Don't look back in anger....

More than four billion people world wide, according to reports, watched the funeral of the late Queen Elizabeth II. The spectacle was history in the making and has a profound philosophical inference, writes Chris White for EU Today.

The Queen has been a unifying force within the United Kingdom and Northern Ireland, the Commonwealth and nations outside of that global institution.

The question now is: What next? As Queen Elizabeth II once pointed out quoting that other British hero Winston Churchill as saying “the further you look back the further you can see into the future”. Certainly the world has entered a new era but perhaps the loss of Queen Elizabeth II is not the end of British influence around the world.

The first big question for Britain and, wait for the explanation, Europe is whether the United Kingdom and Northern Ireland will remain united. Why is that an issue for Europe? First and foremost it is a question of defense. Also the economic futures of both EU countries and the UK are closely linked.

Relations between Britain and the EU have led to trade problems affecting both but, especially the British economy with the new UK Prime Minister having to admit that the anticipated trade deal with America is “a long way off”. Europe and the UK are much more interdependent than many politicians seem to recognise. Indeed, while at the UN summit in America official statements highlight that Prime Minister Liz Truss has agreed with President Macron to resolve problems related to Channel crossings that arose after Brexit.

In assessing this point it is important to note that the United States economy is at an historic low. Things may change but talks between President Joe Biden and Prime Minister Liz Truss are reportedly unlikely to change transatlantic relations between the two countries.

Then there is the situation involving the EU itself. Is Sweden about to go extreme right or as described by popular terminology “fascist”? Likewise Italy as seems extremely likely? The so-called far right leaders of Germany have reportedly visited Ukraine in order to win electoral support for their cause which appears far more significant then many calculate. Hungary is reportedly lacking democratic values and reports suggest much the same of Poland and other member states.

What does all this suggest about the future of the European Union in terms of political unity? Whatever the answer to that question there is, perhaps, one significant issue on the agenda that could give cause for hope. The proposition promoted by President Emmanuel Macron - himself caught in his recent election between the far right and the far left - is the creation of a “European Political Community”.

The term ‘political’ has seriously negative vibes, as stated above.
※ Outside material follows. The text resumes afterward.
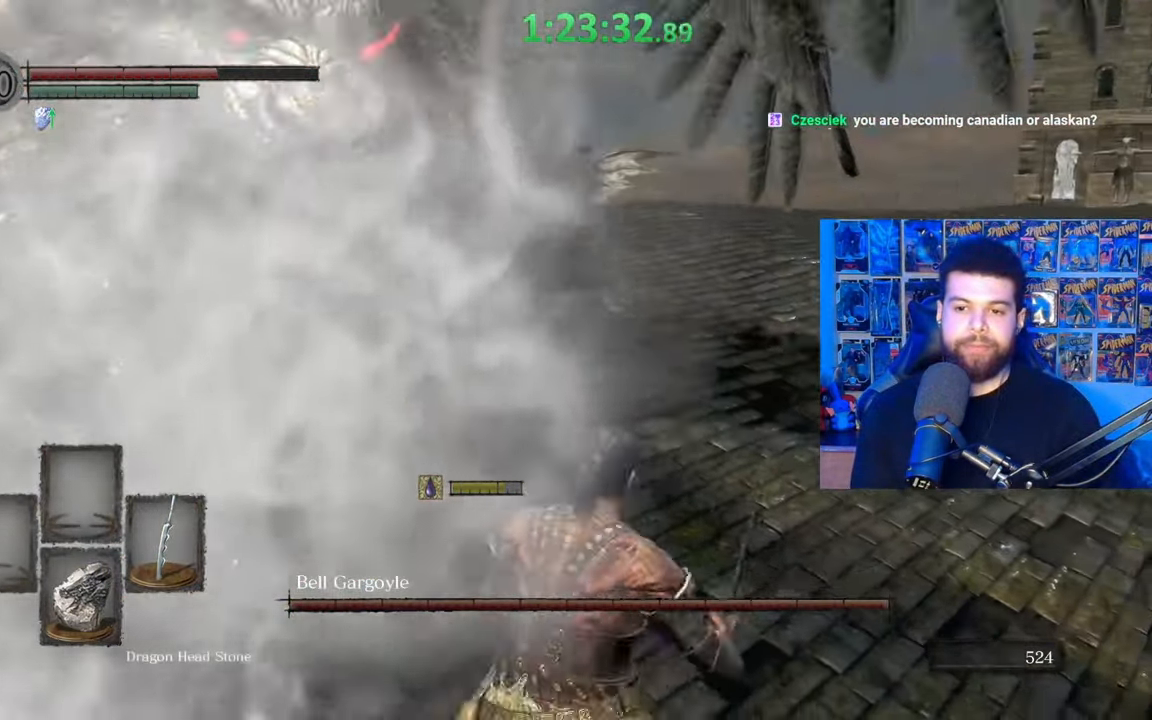
{"buttons": [], "left_stick": "up", "right_stick": "center", "events": [[267, "B", "down"], [417, "B", "up"], [500, "left_stick", "up"]]}
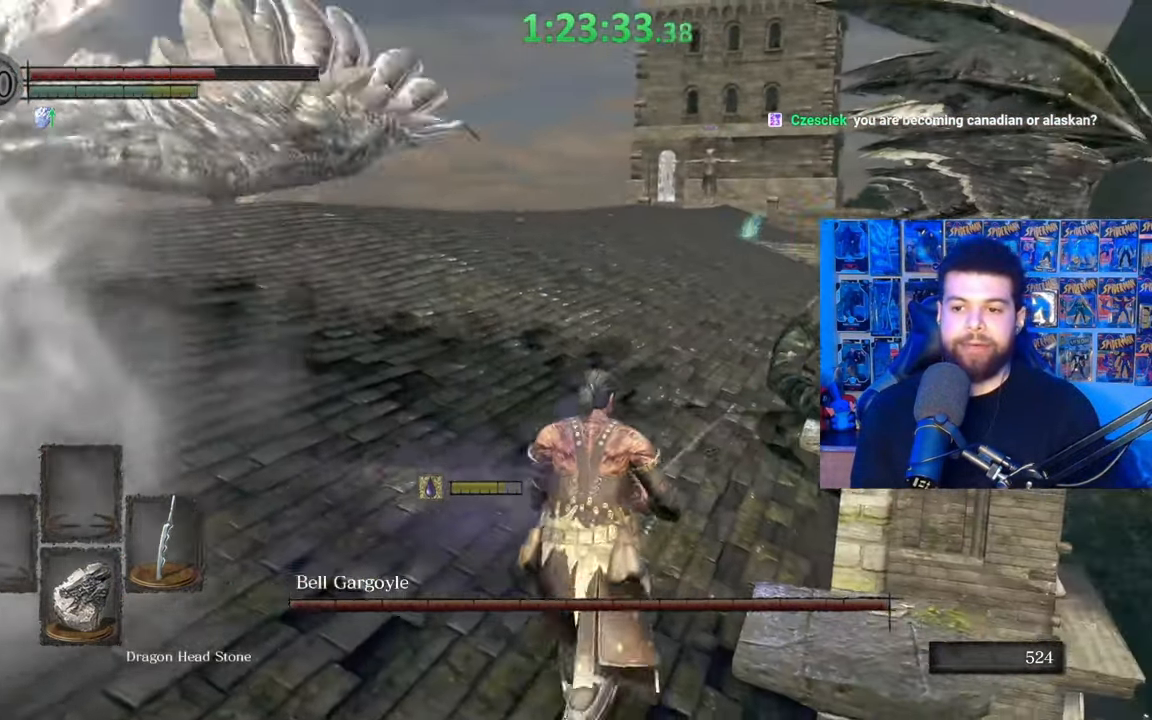
{"buttons": ["B"], "left_stick": "up-left", "right_stick": "center", "events": [[400, "left_stick", "up-left"], [467, "B", "down"]]}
Downing Street or for clarity Prime Minister Liz Truss, officially wants to see more detail about the summit due to be held in Prague in early October before the UK commits to attending. According to reports the idea proposed by President Macron would be a “new space” for co-operation in which, he suggests, security, energy and transport as well as the movement of people could be discussed.

The Macron proposal appears to be a design to allow Ukraine to participate in EU affairs prior to the years it may take for them to be able to join the EU proper. What has to be remembered in this context is the fact that the UK prior to joining the European Economic Community was a leading member of the small but economically significant European Free Trade Association.

Thereby lies the rub. The UK may well be positioning for that end again. Liz Truss has stated that she intends to talk to President Volodymyr Zelensky. Would such talks cover the idea of a new trade organisation between the EU and outside countries but focused on UK rather than French structural arrangements? Given the tremendous victory that we may be about to see perhaps Ukraine would anyway shrink from becoming merged in political terms in the EU run from Brussels.

The short term response to that question is fraught with problems but with European “states” veering principally to the far right but also to the extreme left what price political unity within the EU? There is another factor according to President Erdogan of Turkey following tasks with Russian President Vladimir Putin, if the reports are to be believed Putin wants to end the Ukraine war. That would leave Ukraine victorious but in serious need of economic help restructuring.

Let’s assume that sooner or later President Putin will leave office with Russia also needing help economically. Perhaps a new post Putin Russia, or what is left of it allowing for further territorial departures as suggested in the media, would be keen to join the “European Political Community” that, incidentally, former Prime Minister Boris Johnson also claims credit for suggesting implying that the UK does have a serious interest in the project.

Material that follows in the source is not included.